#### Directions for this task
Which lines in the data below contain the word "diagnosis"? Return each of them.

Top of Provided data

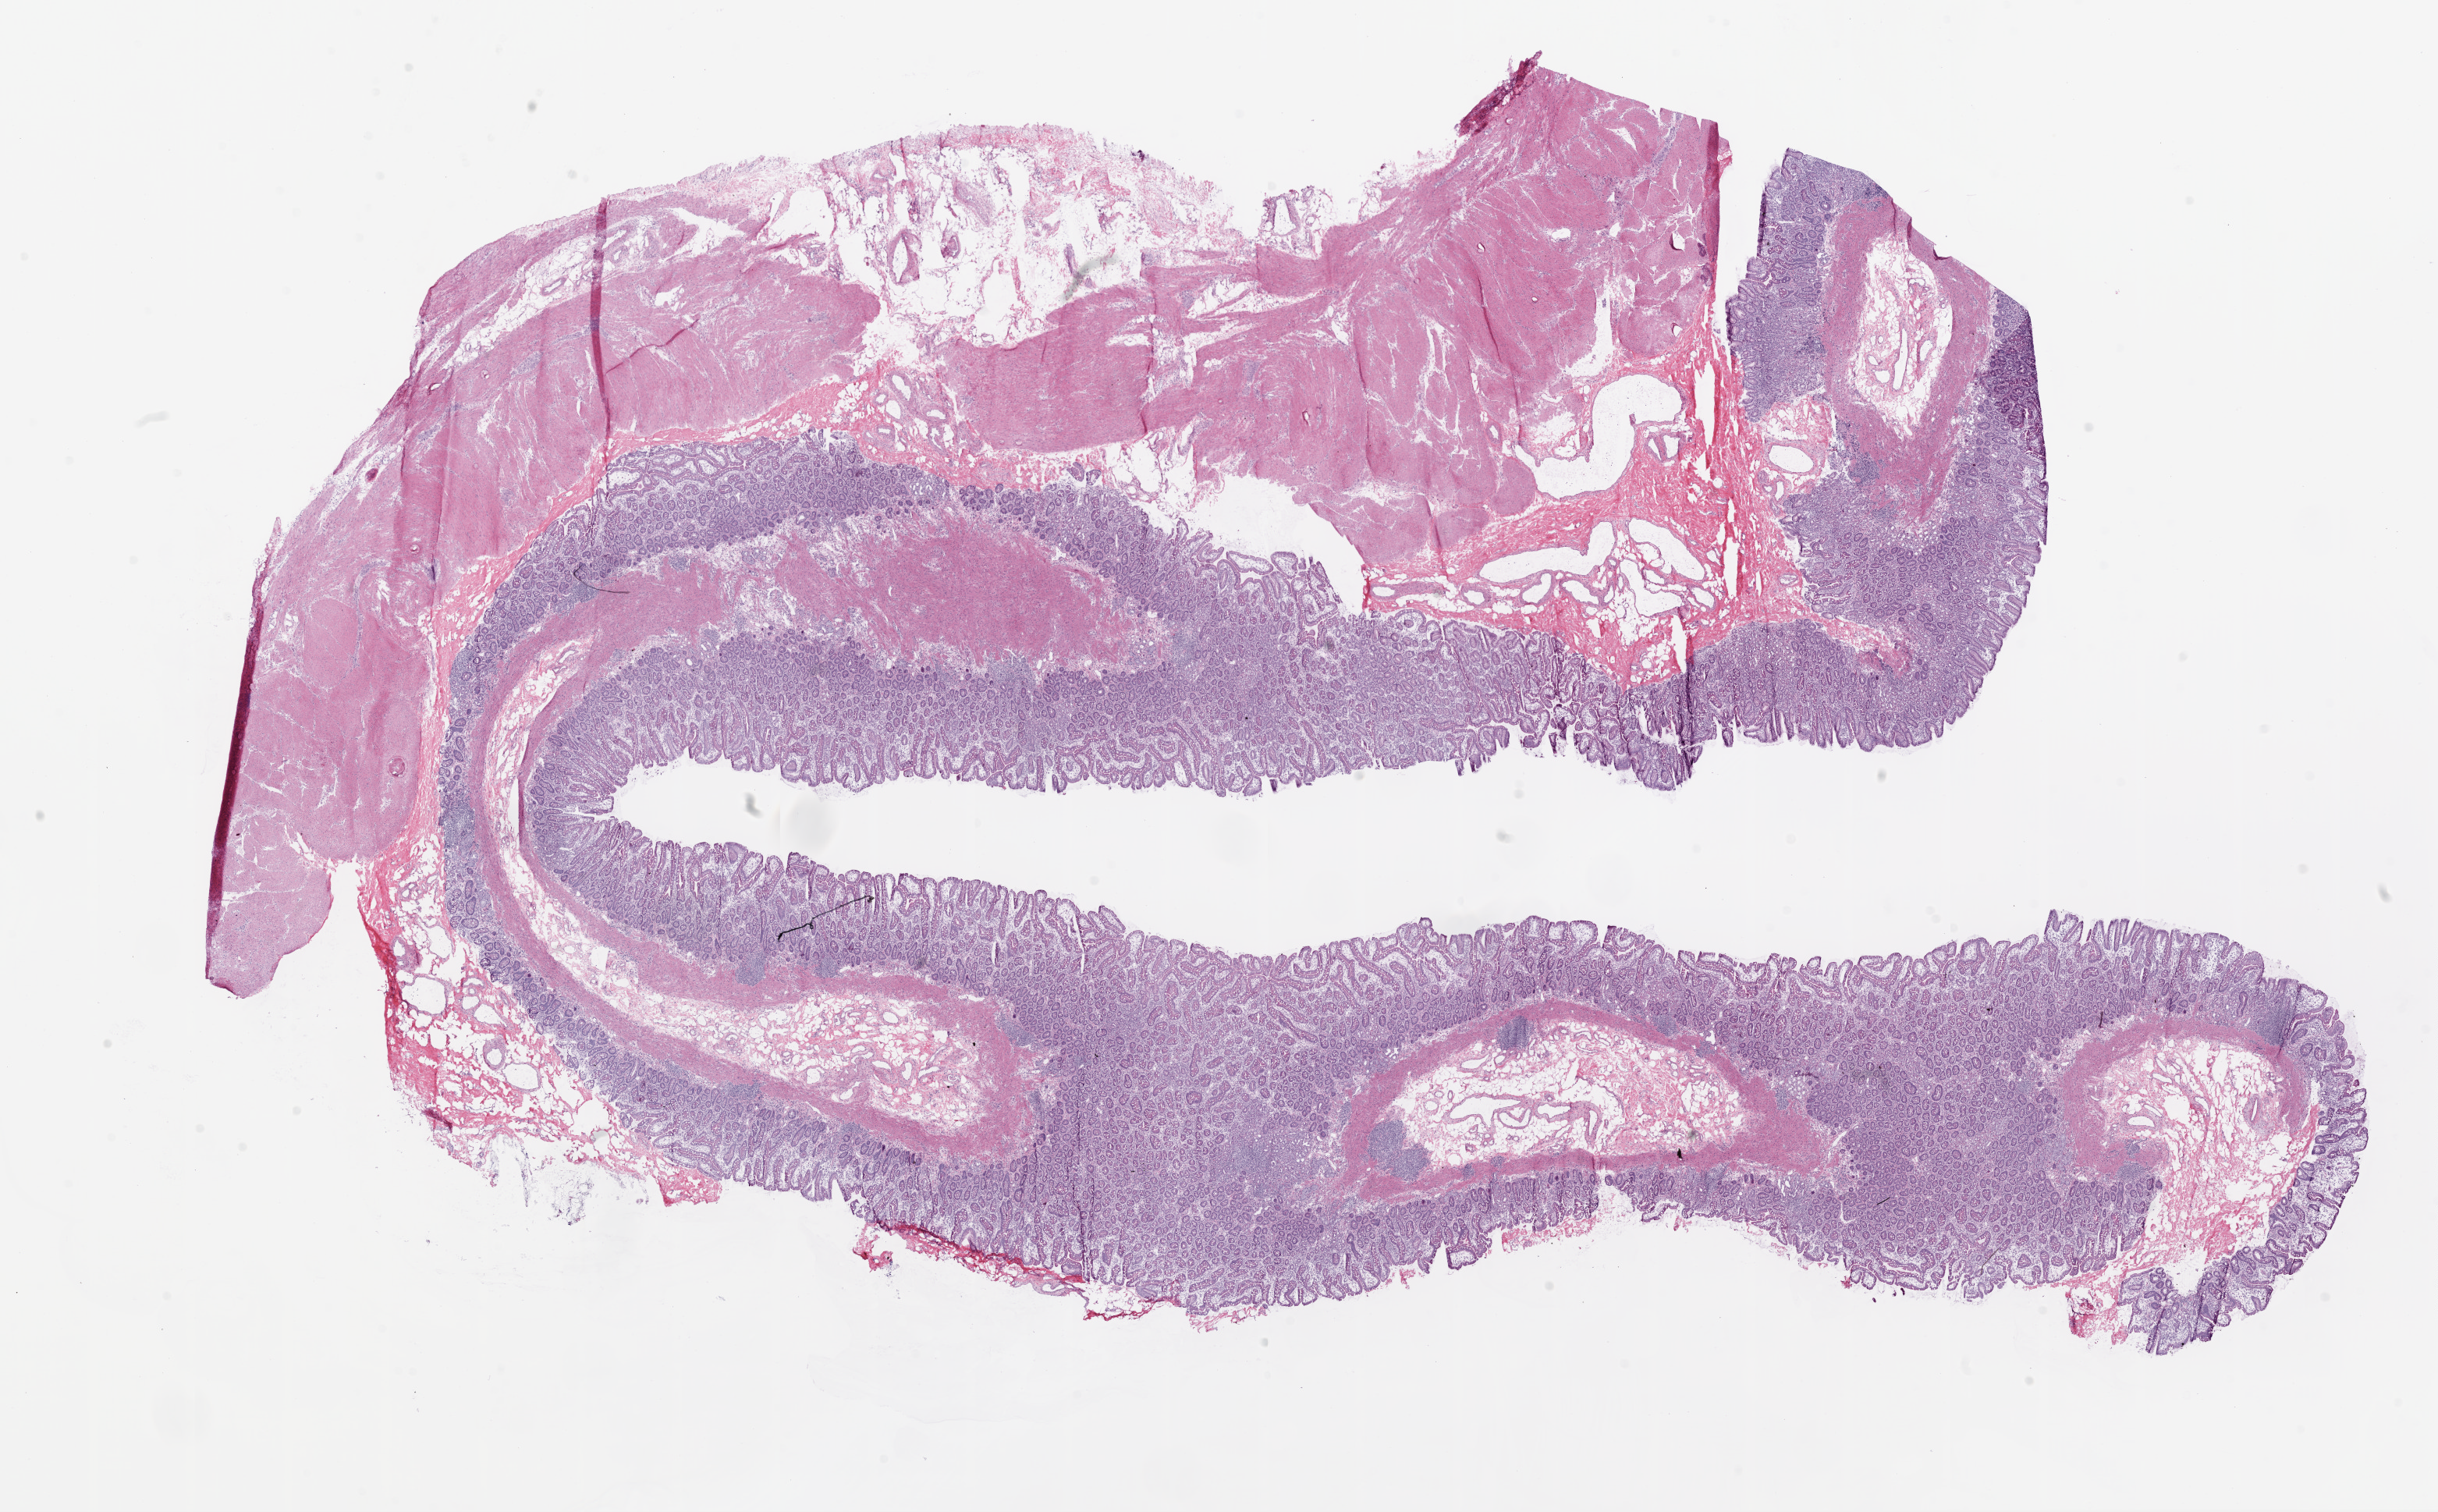
Whole-slide histology image, H&E-stained — low-resolution overview of the scanned area, about 25.1 x 15.6 mm (from a 20x scan). Frozen section from the top of the tissue portion. Stomach, solid tissue normal (non-tumour tissue) sample. Male, age 75 years at initial diagnosis.
• this section: solid tissue normal sample (biorepository sample class)
• patient diagnosis: Adenocarcinoma, NOS (cardia, NOS)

Bottom of Provided data

#### Task response
Whole-slide histology image, H&E-stained — low-resolution overview of the scanned area, about 25.1 x 15.6 mm (from a 20x scan). Frozen section from the top of the tissue portion. Stomach, solid tissue normal (non-tumour tissue) sample. Male, age 75 years at initial diagnosis.
• patient diagnosis: Adenocarcinoma, NOS (cardia, NOS)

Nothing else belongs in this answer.